Two people in the U.S. Air Force shake hands
Jordon Schultz (BBA ’19), right, U.S. Air Force

“That’s what a public university should be,” says Fluharty. “It’s a place that welcomes many perspectives. That diversity among our students is one of this program’s greatest strengths.”

After leaving the Air Force, Schultz enrolled at another Wisconsin college where he studied engineering. He felt that field was too narrow, and he had trouble connecting with fellow students. When he came to UW–Madison, however, he found the right fit and the right major.

“I enjoy studying business because it offers so much variety,” says Schultz. “I also value the prestige that comes with the Wisconsin School of Business name. That means everything.”

Zeke Herson-Ortolan (BBA ’21) enlisted in the Army as an infantryman, and served with the storied 3rd U.S. Infantry Regiment. That’s the spit-and-polish unit that conducts solemn memorial services at Arlington National Cemetery. Soldiers guard the Tomb of the Unknown Soldier and staff high-profile military ceremonies in the nation’s capital. Their movements are choreographed and their appearance is highly scrutinized.

Says Herson-Ortolan, “I thought being a soldier meant getting dirty. Instead, I got clean. Very, very clean.”

Herson-Ortolan grew up in Sun Prairie thinking that UW–Madison would forever be out of reach. As a teen, he was not focused on grades, and his high school transcript reflected that indifference. Having learned something about discipline and perseverance in the Army, he spent a year at a community college to confirm his classroom capabilities, then applied to his dream school.

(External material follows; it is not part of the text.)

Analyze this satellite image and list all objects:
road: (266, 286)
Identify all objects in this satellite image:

Profile view of man in U.S. Army uniform
Zeke Herson-Ortolan (BBA ’21), U.S. Army

“The Army definitely taught me how to work toward a goal or objective,” he says. “It gave me a sense of purpose. If I want things in life, I need to put in the effort. Through a bit of pain-and-suffering, you learn that if you put in the work, people take notice.” Herson-Ortolan is now working toward his BBA in management and human resources.

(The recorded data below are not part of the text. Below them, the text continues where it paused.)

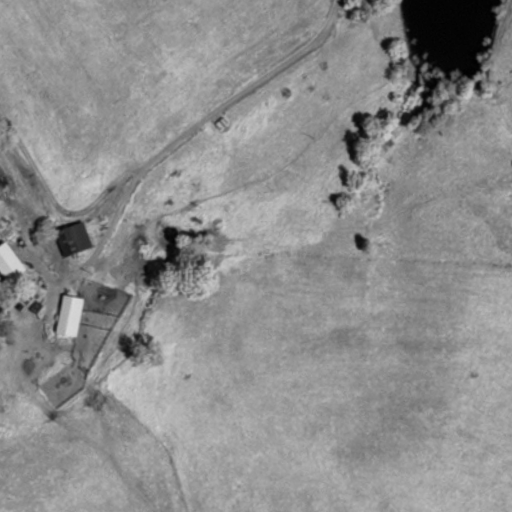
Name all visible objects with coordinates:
road: (303, 213)
building: (70, 238)
building: (100, 340)
building: (40, 365)
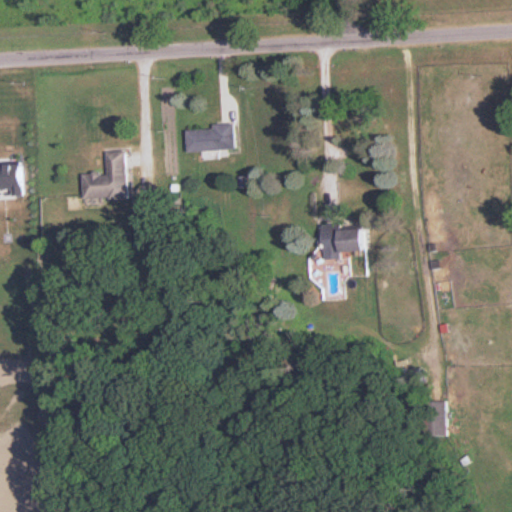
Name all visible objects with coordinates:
road: (348, 21)
road: (256, 47)
road: (140, 107)
road: (320, 110)
building: (213, 138)
building: (111, 177)
building: (347, 238)
building: (437, 417)
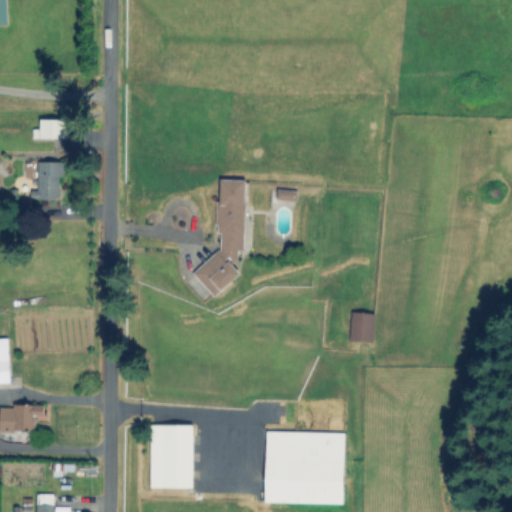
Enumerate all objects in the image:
building: (2, 12)
building: (4, 13)
road: (54, 80)
building: (50, 128)
building: (52, 128)
building: (47, 178)
building: (49, 179)
building: (285, 194)
road: (187, 231)
building: (224, 236)
building: (226, 238)
road: (109, 256)
building: (360, 325)
building: (3, 360)
building: (5, 361)
building: (19, 416)
building: (22, 416)
road: (210, 416)
road: (2, 418)
building: (170, 455)
building: (303, 466)
building: (43, 502)
building: (46, 503)
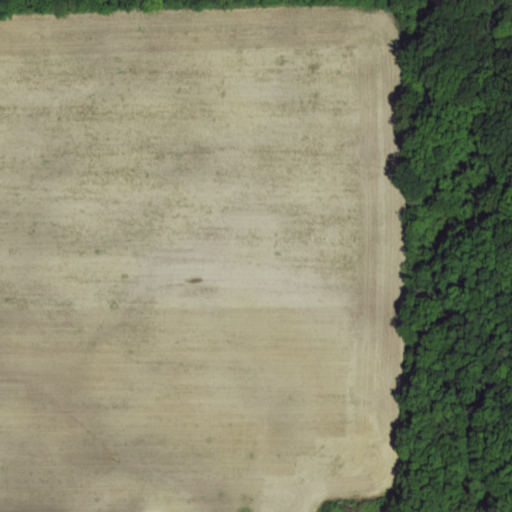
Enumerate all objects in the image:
crop: (199, 255)
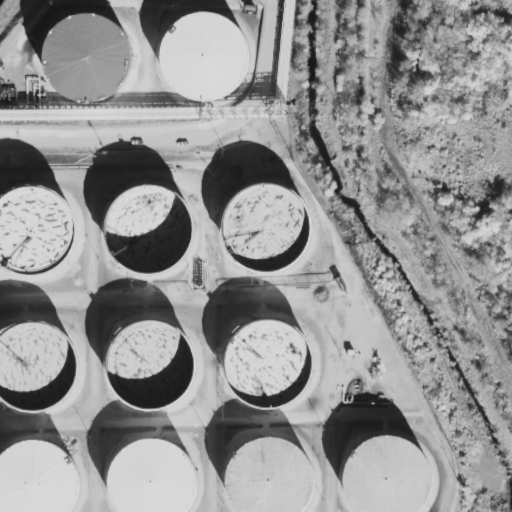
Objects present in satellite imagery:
building: (211, 57)
building: (93, 58)
storage tank: (201, 60)
building: (201, 60)
storage tank: (86, 62)
building: (86, 62)
road: (197, 150)
building: (271, 229)
building: (39, 232)
storage tank: (33, 233)
building: (33, 233)
storage tank: (147, 233)
building: (147, 233)
storage tank: (264, 233)
building: (264, 233)
building: (156, 362)
building: (272, 362)
building: (40, 364)
storage tank: (148, 367)
building: (148, 367)
storage tank: (264, 367)
building: (264, 367)
storage tank: (35, 371)
building: (35, 371)
building: (275, 475)
building: (392, 475)
building: (157, 477)
building: (41, 478)
storage tank: (385, 479)
building: (385, 479)
storage tank: (150, 480)
building: (150, 480)
storage tank: (268, 480)
building: (268, 480)
storage tank: (36, 481)
building: (36, 481)
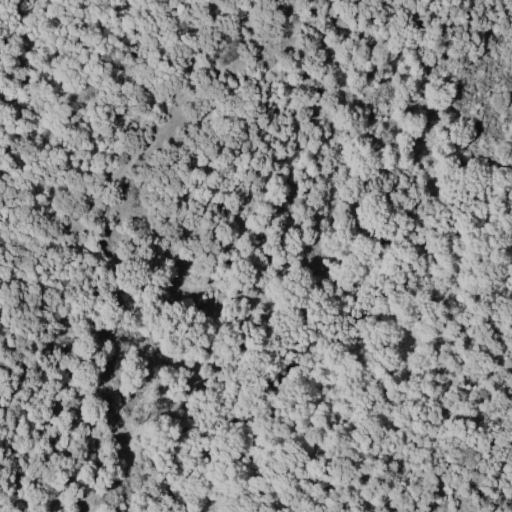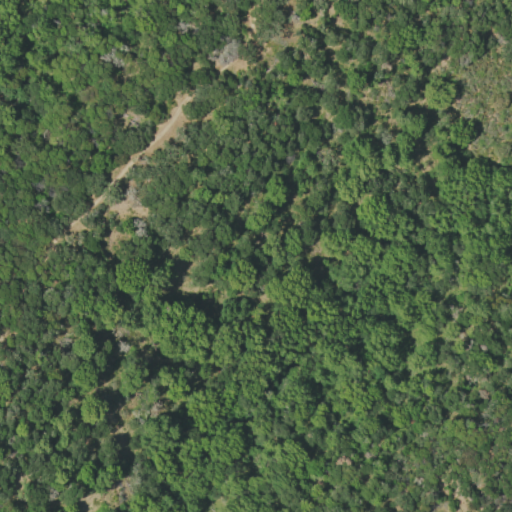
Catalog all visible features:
road: (120, 165)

Louise Opotowsky (BBA ’19) describes a similar path to college that began when she enlisted in the Navy months after her high school graduation. She was assigned to the USS George Washington, a nuclear-powered aircraft carrier, spending her days in the ship’s power plant monitoring control panels and fixing electric turbines. If you think life aboard an aircraft carrier is all thrills and chills like the “Top Gun” movie, Opotowsky will set you straight.

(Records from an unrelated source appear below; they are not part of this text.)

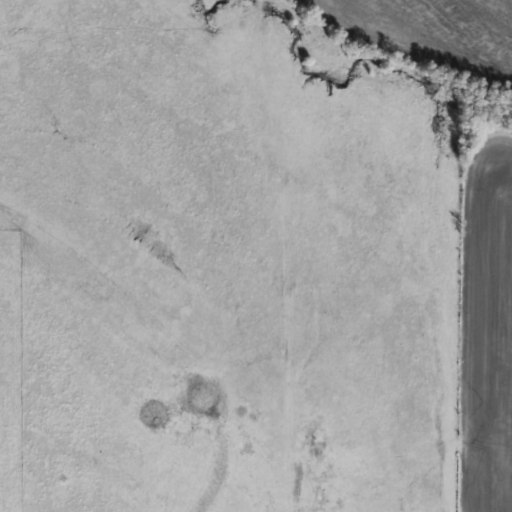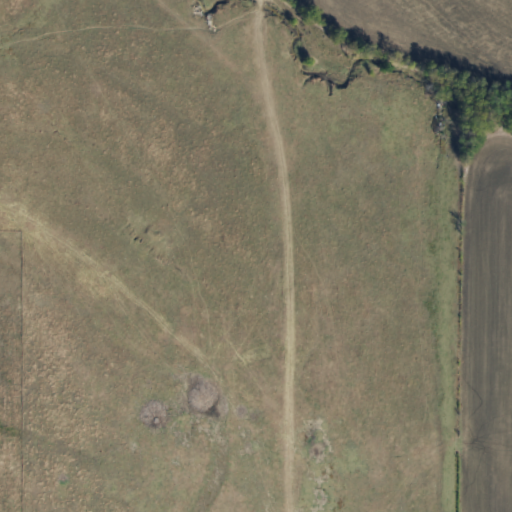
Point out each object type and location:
crop: (427, 34)
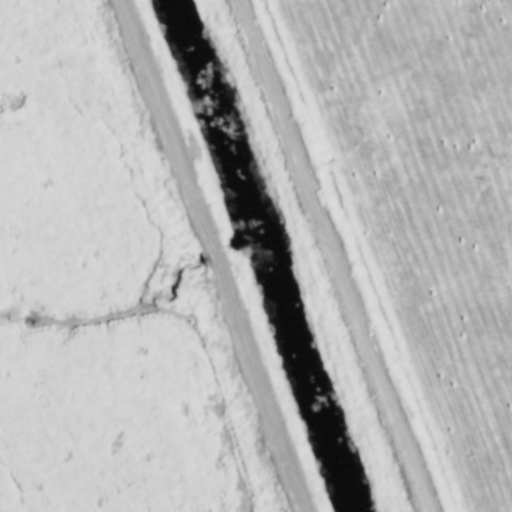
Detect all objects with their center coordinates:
road: (214, 254)
river: (249, 256)
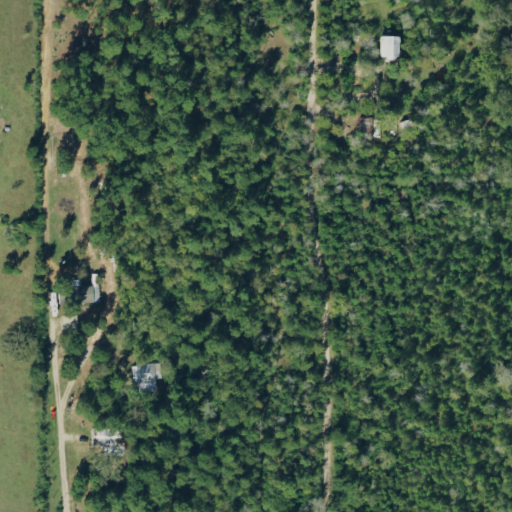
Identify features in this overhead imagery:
building: (389, 45)
road: (316, 255)
building: (87, 291)
building: (147, 376)
road: (62, 399)
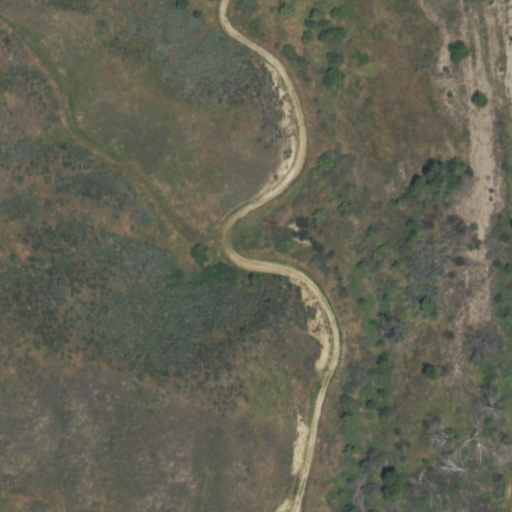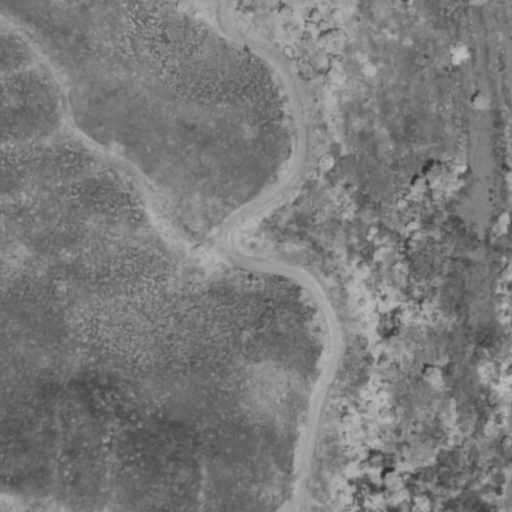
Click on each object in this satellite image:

“I remember a lot of cleaning and broom-pushing, and lots of safety drills,” says Opotowsky. “I was looking forward to doing something different, but I wasn’t sure exactly what I wanted to do. Then I got a job at a bank, servicing loans. That’s when I get interested in business.”

She applied to UW–Madison, but did not get accepted her first time around. Disheartened but not defeated, she enrolled at Madison College to demonstrate that she was capable of academic success. Her perseverance paid off. Today, her work ethic and her experience are serving her well at the Wisconsin School of Business, where she’s working on her BBA in finance.

“Veterans bring strong leadership experiences, problem-solving skills, perseverance, adaptability, and creative thinking. At the School, we hold these in high regard as do our corporate partners. Veterans have qualities and experiences that are in demand by the business community.”

—Libby Davis
Wisconsin MBA Admissions and Recruitment

“I had to study long hours in the military,” says Opotowsky. “Electrical theory was hard. But that was really good preparation for today, because this is a very tough curriculum. But I put in the hours,” she adds, “and I think I bring a different mindset to the business school—one that helps me look at things holistically. I like to take a step back and look at the big picture.”

Louise Opotowsky (BBA ’19), right, U.S. Navy

Veterans gain a lot from their college experience and they also contribute to the campus in many ways. They know how to manage stressful situations such as balancing the demands of finals week. They focus on achieving their objectives and they bring real-world examples to classroom discussion.

“Veterans give up a lot to serve,” says Eckhart. “A UW–Madison education is one way that society can thank them, and educating veterans is closely aligned with the mission of our land grant university. It’s great to be part of that.”